Since the start date of 1 July 2017 the NZ Farm Assurance Programme (NZFAP) has already generated a high uptake by processors and producers with a significant level of success, writes Allan Barber.
According to the Red Meat Profit Partnership (RMPP)’s project manager Pat Turton nearly 3,000 farms are registered to the programme, over 80 percent of which have already been audited. The ultimate expectation is for a total farm uptake of around 6,500.
At the launch there were six processor members – ANZCO, Silver Fern Farms (SFF), Alliance, Greenlea, Progressive and Blue Sky Meats. Since July last year a further 11 companies, including sheep, beef, deer and fibre exporters, have joined, a significant increase over the number originally anticipated by this stage of the programme’s implementation. Commitment by venison and wool exporters, including Pāmu Farms, has led to the increased rate of uptake.
There are considerable efficiency benefits for farmers from NZFAP which to date have resulted in a 38 percent reduction in the number of audits which would have been necessary for the farmers involved under processors’ individual schemes. There is also an estimated cost saving of up to 20 percent for the processors from using the NZFAP system.
The greatest significance of the programme is its validation of the Taste Pure Nature origin brand. Only NZFAP assured product can be sold under the Taste Pure Nature origin brand. New Zealand’s overseas customers are universally positive about the transition to a single quality assurance programme which supports claims made about the quality of our products. It is critically important to this country’s goal of feeding the wealthiest segment of the global population that all producers and processors, as well as customers, can have absolute confidence in the integrity of the production and audit process.
Turton told me to his knowledge there are no concerns about the content of the standards, either from farmers or customers, although Version 2 scheduled for release in May will incorporate some minor changes or additions to animal welfare standards. Farmers I have spoken to in North Auckland are very positive about their experience with NZFAP and previously their meat processor’s quality assurance programme as well as qualification for the premium for compliance with the programme.

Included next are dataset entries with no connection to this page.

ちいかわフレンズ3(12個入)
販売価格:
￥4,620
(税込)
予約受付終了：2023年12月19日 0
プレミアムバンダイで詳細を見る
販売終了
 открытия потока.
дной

The independent farm audits are the responsibility of AsureQuality which is meeting its overall targets for farm audits. AsureQuality’s Aaron Lambert told me the company has a robust planning process and constantly adjusts recruitment and training to ensure capacity matches the expected supply and demand from the increased programme uptake across different regions. Farms are audited on a rolling schedule over a three-year cycle, although poor farm performance automatically entails a higher audit frequency.
In general farmers and processors are pleased with the NZFAP roll out, but as with any new system there have been some teething problems, one farmer expressing some frustration with delays to audit and communication.

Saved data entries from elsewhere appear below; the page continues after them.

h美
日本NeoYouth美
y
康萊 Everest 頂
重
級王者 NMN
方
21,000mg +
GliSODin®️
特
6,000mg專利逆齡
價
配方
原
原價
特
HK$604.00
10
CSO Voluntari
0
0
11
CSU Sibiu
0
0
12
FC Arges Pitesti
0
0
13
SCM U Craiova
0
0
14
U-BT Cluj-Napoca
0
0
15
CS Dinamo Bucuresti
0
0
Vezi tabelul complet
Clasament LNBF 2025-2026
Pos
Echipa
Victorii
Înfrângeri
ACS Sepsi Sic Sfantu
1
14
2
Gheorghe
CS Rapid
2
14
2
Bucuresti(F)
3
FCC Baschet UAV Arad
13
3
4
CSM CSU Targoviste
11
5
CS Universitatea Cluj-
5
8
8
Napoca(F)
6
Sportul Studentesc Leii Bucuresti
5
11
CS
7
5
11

This problem was backed up by the livestock manager of a more recently joined processor who preferred not to be named, but said the introduction of NZFAP was proving to be a drawn out process for a couple of reasons – farmers ask lots of questions, but may not have studied the NZFAP handbook properly before the first audit, livestock buyers may be slow to hand out the application forms, and there appears to be timing pressure on the audit cycle. However he is thoroughly supportive of the programme, saying both overseas and domestic customers want the assurance it provides. ANZCO’s Grant Bunting also commented on the reluctance of some farmers, particularly in the traditional sheep farming regions of the far south, to be told how to farm.
Neil Smith, SFF’s group manager market access and regulation and co-chair of the NZFAP governance group, expressed great enthusiasm for the scheme, saying, as one of the first companies to commit, SFF had no problems transferring farmers from their individual farm assurance programme to NZFAP and were about a third of the way through this process. Although there was more recording involved, farmers saw the benefit.
Brad Douglas, manager of Kuwara Trust at Tapora on the Kaipara was very positive about his experience, both with AFFCO Select and the NZFAP programme for which the farm was audited in May last year. The auditor told him his audit was successful on the day, after which his buyer told him the farm had qualified for AFFCO Select and would receive the premium on lambs sent for slaughter. Douglas is adamant NZFAP provides a very valuable and user friendly method of recording all his farm operations and production records, and he has “no idea why everybody doesn’t do it.”
Helensville farmer Andrew McKenzie has been on AFFCO Select for several years and is very pleased with that programme, but he has no misgivings about transferring to NZFAP when he is next audited because he sees the benefits to his compliance with a uniform set of standards
When RMPP winds up at the end of 2020, responsibility for NZFAP will be transferred to a new entity because there will still be a lot of hard work to ensure the programme is adopted by all farm operations, old and new. So far, after little more than 18 months, NZFAP has proved it will be an essential tool in support of Taste Pure Nature, enabling production and supply of high quality New Zealand red meat and natural fibre to the world’s highest paying customers.